* [Work request] Exactly reproduce the lines from the top of the entries below through the line containing "Page size: 1275x1650.", with both ends included.

* [Given data]

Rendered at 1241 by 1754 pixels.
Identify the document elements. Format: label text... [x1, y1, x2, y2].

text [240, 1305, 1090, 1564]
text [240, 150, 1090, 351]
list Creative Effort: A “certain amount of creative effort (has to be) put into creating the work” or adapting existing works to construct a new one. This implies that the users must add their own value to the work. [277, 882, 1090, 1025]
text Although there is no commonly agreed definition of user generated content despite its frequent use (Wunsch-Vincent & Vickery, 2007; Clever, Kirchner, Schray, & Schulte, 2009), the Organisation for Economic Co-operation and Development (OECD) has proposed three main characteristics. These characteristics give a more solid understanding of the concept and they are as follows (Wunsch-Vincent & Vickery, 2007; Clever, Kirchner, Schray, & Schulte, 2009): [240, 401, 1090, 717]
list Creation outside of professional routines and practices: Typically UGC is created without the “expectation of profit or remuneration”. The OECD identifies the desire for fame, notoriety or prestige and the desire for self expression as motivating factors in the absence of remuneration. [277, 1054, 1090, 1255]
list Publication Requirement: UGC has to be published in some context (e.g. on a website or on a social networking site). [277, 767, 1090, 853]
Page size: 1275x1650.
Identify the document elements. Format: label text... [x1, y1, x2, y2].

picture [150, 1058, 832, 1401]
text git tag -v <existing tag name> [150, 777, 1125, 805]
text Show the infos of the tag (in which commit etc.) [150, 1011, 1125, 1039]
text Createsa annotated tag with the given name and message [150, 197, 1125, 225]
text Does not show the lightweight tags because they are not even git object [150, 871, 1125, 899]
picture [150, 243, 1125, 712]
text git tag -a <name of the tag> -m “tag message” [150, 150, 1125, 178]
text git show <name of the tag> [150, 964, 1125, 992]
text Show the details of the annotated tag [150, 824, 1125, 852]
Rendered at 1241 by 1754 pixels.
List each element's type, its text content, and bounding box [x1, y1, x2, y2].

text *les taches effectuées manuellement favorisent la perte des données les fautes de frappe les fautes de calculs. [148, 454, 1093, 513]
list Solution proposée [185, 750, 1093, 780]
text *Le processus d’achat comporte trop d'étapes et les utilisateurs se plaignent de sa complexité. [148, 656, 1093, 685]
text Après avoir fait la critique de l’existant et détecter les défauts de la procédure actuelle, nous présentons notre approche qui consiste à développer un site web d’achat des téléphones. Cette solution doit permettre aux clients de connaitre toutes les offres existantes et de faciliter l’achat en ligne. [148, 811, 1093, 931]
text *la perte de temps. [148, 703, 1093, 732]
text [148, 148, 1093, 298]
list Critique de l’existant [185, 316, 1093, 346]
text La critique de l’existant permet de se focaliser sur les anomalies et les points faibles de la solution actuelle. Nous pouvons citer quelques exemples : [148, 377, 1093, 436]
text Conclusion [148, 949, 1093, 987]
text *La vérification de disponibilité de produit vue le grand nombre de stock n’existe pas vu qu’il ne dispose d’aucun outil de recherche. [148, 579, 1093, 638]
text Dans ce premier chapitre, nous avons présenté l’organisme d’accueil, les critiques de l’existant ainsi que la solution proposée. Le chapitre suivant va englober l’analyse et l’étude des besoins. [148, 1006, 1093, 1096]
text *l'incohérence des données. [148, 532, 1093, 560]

* [Worked solution]
Rendered at 1241 by 1754 pixels.
Identify the document elements. Format: label text... [x1, y1, x2, y2].

text [240, 1305, 1090, 1564]
text [240, 150, 1090, 351]
list Creative Effort: A “certain amount of creative effort (has to be) put into creating the work” or adapting existing works to construct a new one. This implies that the users must add their own value to the work. [277, 882, 1090, 1025]
text Although there is no commonly agreed definition of user generated content despite its frequent use (Wunsch-Vincent & Vickery, 2007; Clever, Kirchner, Schray, & Schulte, 2009), the Organisation for Economic Co-operation and Development (OECD) has proposed three main characteristics. These characteristics give a more solid understanding of the concept and they are as follows (Wunsch-Vincent & Vickery, 2007; Clever, Kirchner, Schray, & Schulte, 2009): [240, 401, 1090, 717]
list Creation outside of professional routines and practices: Typically UGC is created without the “expectation of profit or remuneration”. The OECD identifies the desire for fame, notoriety or prestige and the desire for self expression as motivating factors in the absence of remuneration. [277, 1054, 1090, 1255]
list Publication Requirement: UGC has to be published in some context (e.g. on a website or on a social networking site). [277, 767, 1090, 853]
Page size: 1275x1650.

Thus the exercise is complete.